The fact that people choose to believe anonymous statements on the Internet is also confirmed by the SKDS study. In spring, 63% of 1,000 respondents trusted official information, which was a very good indicator.

The number of those who trust government information has fallen to 53%. But the number of people who do not trust government information has increased from 28% to 37%.

If we look at more detailed profiles, the government's communication is most trusted by young people aged 18 to 24, people of Latvian nationality, people in the public sector, and people with higher education.

Distrust in official information is more frequently shown by people with basic and secondary education, Russian-speaking people, low-income people, and Latgale residents.

The experts surveyed pointed out that before blaming internet trolls who have stolen society's trust, government should also look at their own mistakes. Perhaps ministers have lowered their own credibility.

“First of all, we have seen that, unlike in the spring, the cohesion of government and internal solidarity are not exactly the same. We see disputes between the Minister for Health and the Prime Minister and others. The overall coherence that was there in the spring has vanished.

But the context has changed, too. There are very different infection rates at the moment, and consequently the perception of government behavior is completely different,” explained Mārtiņš Kaprāns, lead researcher of the LU Institute of Philosophy and Sociology.

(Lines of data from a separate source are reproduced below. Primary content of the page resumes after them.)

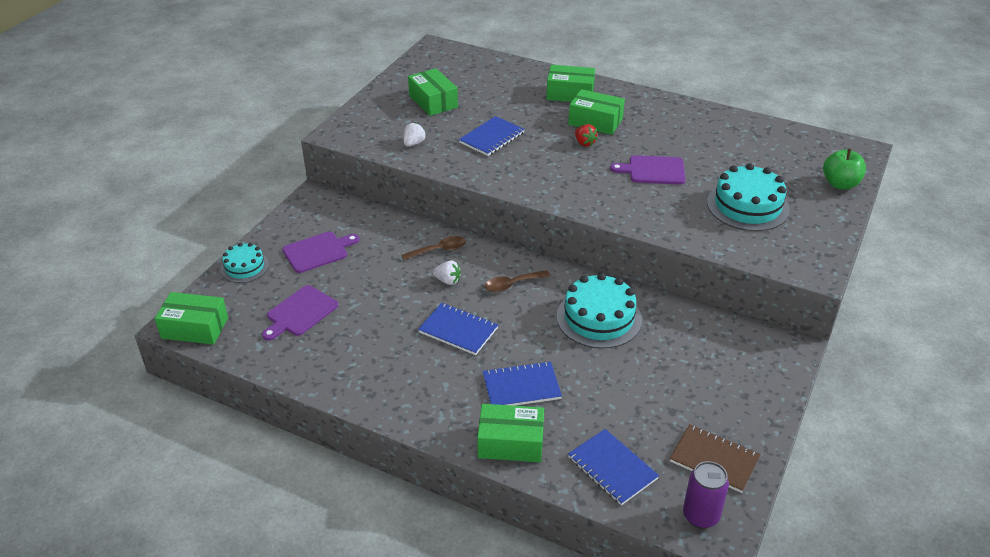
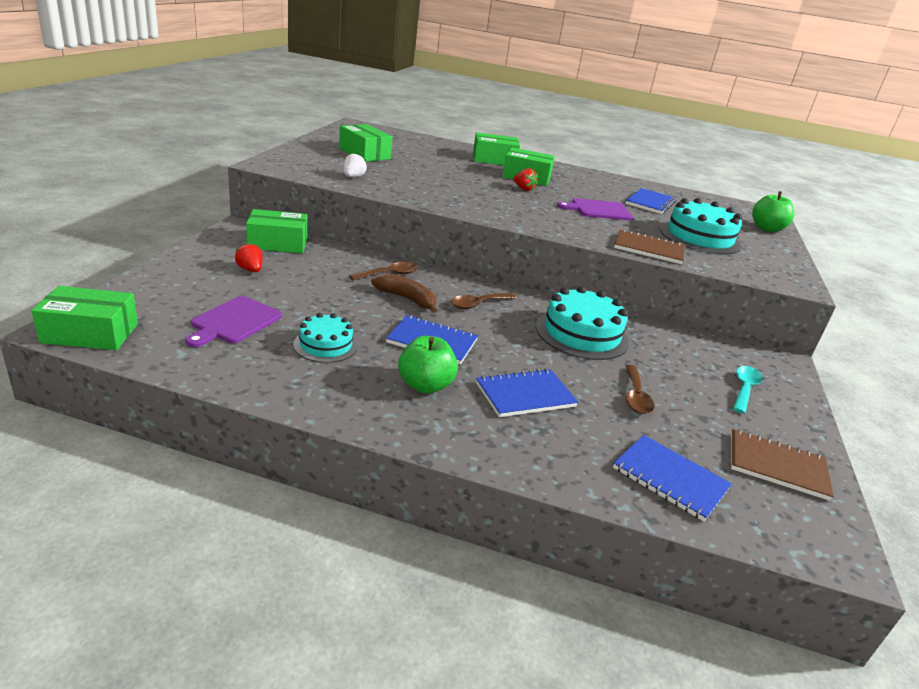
camera: 15 degrees left, 10 degrees down
turquoise cake [220,243,269,283] -> turquoise cake moved to [293,313,358,363]
purple cutting board [282,232,360,273] -> red strawberry [235,243,263,272]
white strawberry [433,261,461,285] -> brown banana [371,273,437,313]
blue notebook [459,116,525,156] -> blue notebook moved to [625,188,677,214]
green box [477,404,544,462] -> green box moved to [246,209,307,253]
purple can [683,461,729,529] -> none
none -> green apple [398,336,458,394]
none -> brown notebook [614,229,685,264]
none -> brown spoon [626,365,654,414]
none -> turquoise spoon [733,366,763,414]

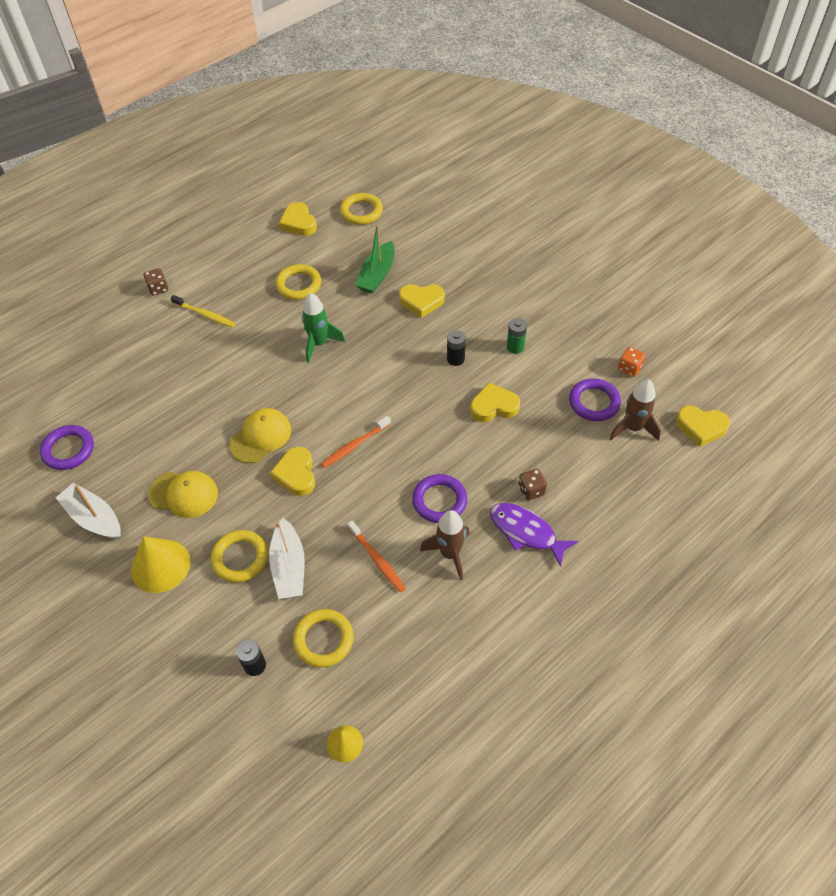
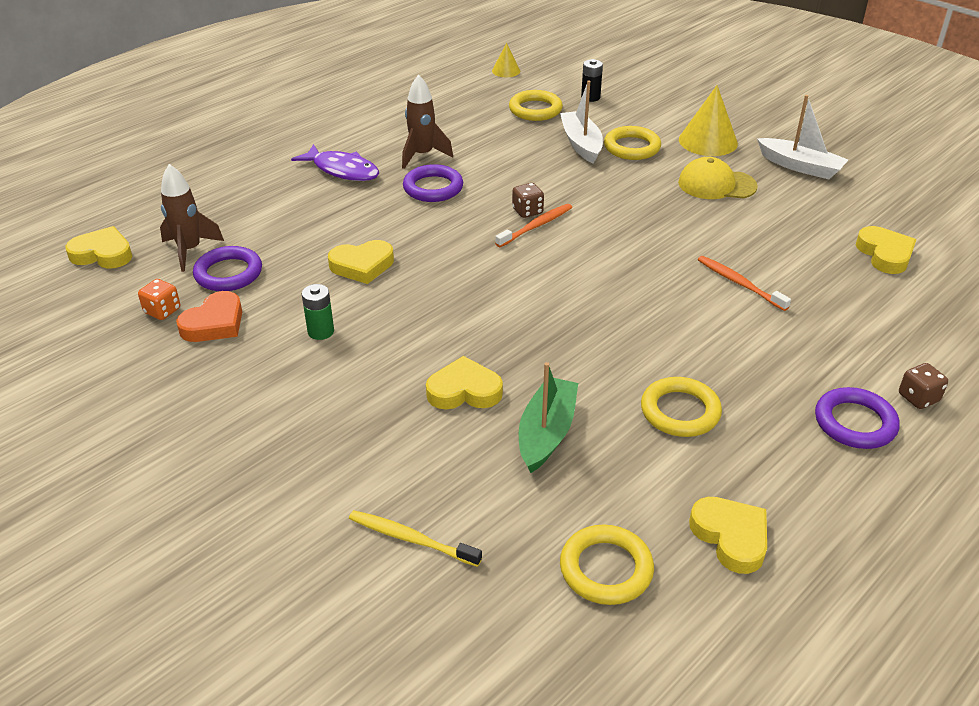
camera: 175 degrees right, 15 degrees down
purple ring [40,425,94,470] -> purple ring moved to [815,387,900,449]
yellow toothbrush [171,295,236,328] -> yellow toothbrush moved to [349,510,482,567]
yellow cap [229,408,291,463] -> none
yellow heart [270,447,315,496] -> yellow heart moved to [856,226,916,274]
green rocket [302,293,345,363] -> none
orange toothbrush [348,521,406,592] -> orange toothbrush moved to [698,256,791,311]
black battery [447,330,466,366] -> none
brown dice [518,469,547,500] -> brown dice moved to [512,183,544,218]
none -> orange heart [176,291,242,342]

Head of the SKDS, sociologist Arnis Kaktiņš, said: “There have been a series of episodes that have in no way contributed to an increase in confidence levels. One example was the story of the Rīga marathon, where, if I understood correctly, the experts did not say [that it was not allowed to happen], even the Minister for Health did not object and believed that the marathon could take place. But the government thought it was smarter than epidemiologists and said, no, this marathon will not happen.”

Experts say that if the government wants the public to hear their calls to “be united” and “follow the recommendations of epidemiologists”, ministers themselves should demonstrate unity in their work and take expert advice into account in their decisions. Otherwise, they will set the stage for conspiracy theorists.